The story of the cinema operator is my favourite. Why? Because he showed us a 10 minute clip of Prince Igor in the poppy fields on an unsuspecting Sunday morning? Maybe. Or because they decided it would be a good idea buy the slightly odd Moroccanesque house on the corner of a street and turn it into a cinema and live music hall? Definitely.

The aptly named Wahnfried** is the home of all cultural affairs in McGregor. In the mood for a classic movie? Go and take your seat in the Wahnfried. How about some live music? The 1873 Bechstein grand piano is very eager to share some notes with you.

And now I’m done with my story

But not with McGregor. This town will definitely see me again. Actually, we’re going back in a month’s time. Yes.

Before I go, and should you go, remember to go to these places as well

Tanagra is a definite must-visit. They produce a range of Marc (also known as Grappa, distilled from fermented grape skins) and Eau de Vie (distilled from fermented fruit). Now, the Husband (who is coincidentally also named Marc) tasted a rather fetching amount of Marc samples at 10am. The rest of his day was a hoot.

Lord’s Winery is the perfect spot to wave the sun goodbye after a long day of small town endeavours. This wine estate is just outside McGregor and it really is the most serene spot. They make a mean Pinot Noir as well.
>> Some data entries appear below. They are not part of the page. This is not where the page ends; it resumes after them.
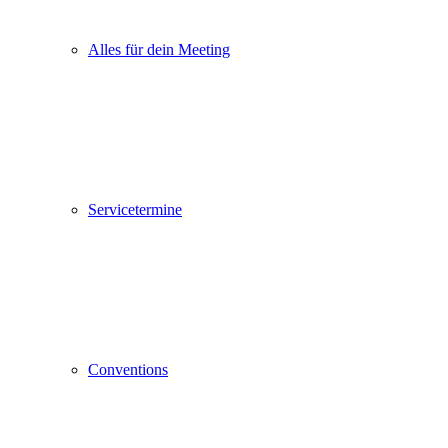
Alles für dein Meeting
Servicetermine
Conventions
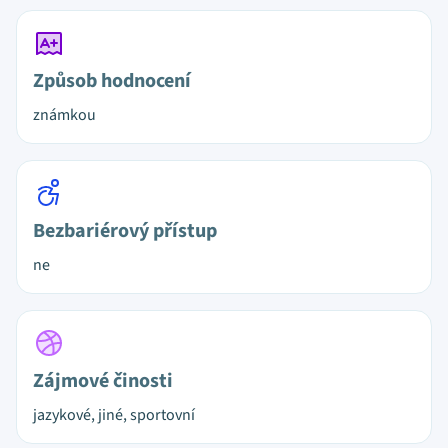
Způsob hodnocení
známkou
Bezbariérový přístup
ne
Zájmové činosti
jazykové, jiné, sportovní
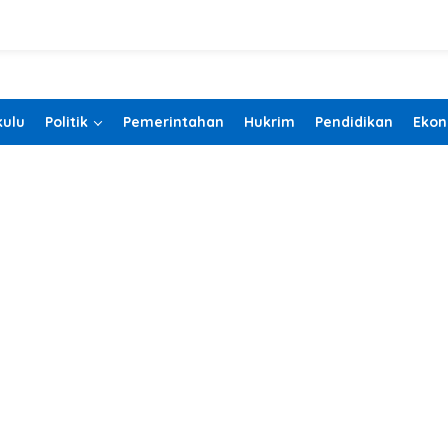
ulu
Politik
Pemerintahan
Hukrim
Pendidikan
Ekon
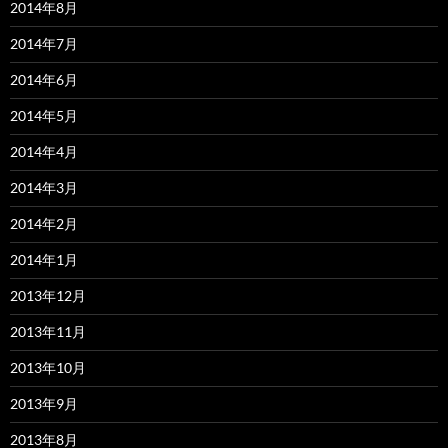
2014年8月
2014年7月
2014年6月
2014年5月
2014年4月
2014年3月
2014年2月
2014年1月
2013年12月
2013年11月
2013年10月
2013年9月
2013年8月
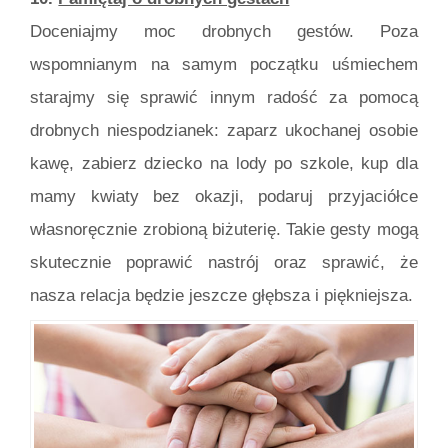
Doceniajmy moc drobnych gestów. Poza
wspomnianym na samym początku uśmiechem
starajmy się sprawić innym radość za pomocą
drobnych niespodzianek: zaparz ukochanej osobie
kawę, zabierz dziecko na lody po szkole, kup dla
mamy kwiaty bez okazji, podaruj przyjaciółce
własnoręcznie zrobioną biżuterię. Takie gesty mogą
skutecznie poprawić nastrój oraz sprawić, że
nasza relacja będzie jeszcze głębsza i piękniejsza.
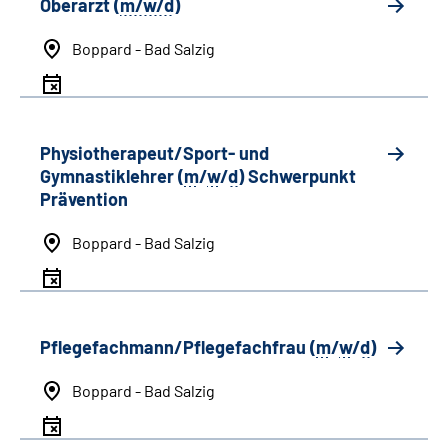
Oberarzt (
m/w/d
)
Boppard - Bad Salzig
Physiotherapeut/Sport- und
Gymnastiklehrer (
m
/
w
/
d
) Schwerpunkt
Prävention
Boppard - Bad Salzig
Pflegefachmann/Pflegefachfrau (
m
/
w
/
d
)
Boppard - Bad Salzig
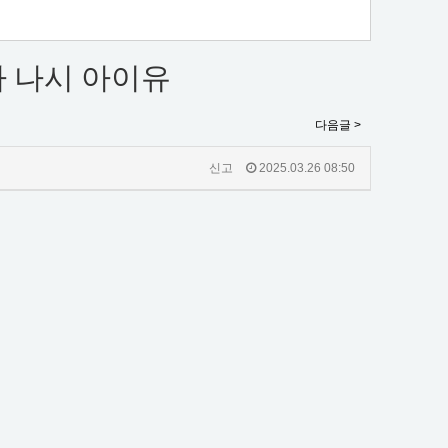
라 나시 아이유
다음글 >
신고
2025.03.26 08:50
You simply cannot visit McGregor without scratching a donkey behind his ear. Eseltjierus Donkey Sanctuary is the home of many a rescued donkey. Ask for a tour, the guides are always more than happy to introduce you to the donkeys and share their stories.

Oh yes. And give Mira a call if you need a bed. There are loads of really nice accommodation options available. You really have no excuse.

*Not too sure about the presence of a candlestick maker. Will have to get back to you on this.

**If you chop the word Wahnfried in half, you get madness (wahn) and peace (fried), which fits this vernacularly obscure space like a glove.


When visiting one of the meditation areas at Temenos, remember to wear your unholey socks. Shoes aren’t allowed.
A door and a quote en route to the meditation circle.
Way better than Bree street in Cape Town, me thinks. Plus, you’ll always find parking here.
The decor at Bemind Wyne is quite rad. Like this table.
Really. How do you not want to be here?
Dearest Carla on a tortoise photo op binge at Annelien’s Rhebokskraal Olive Farm.
Love donkeys. Always have. Always will.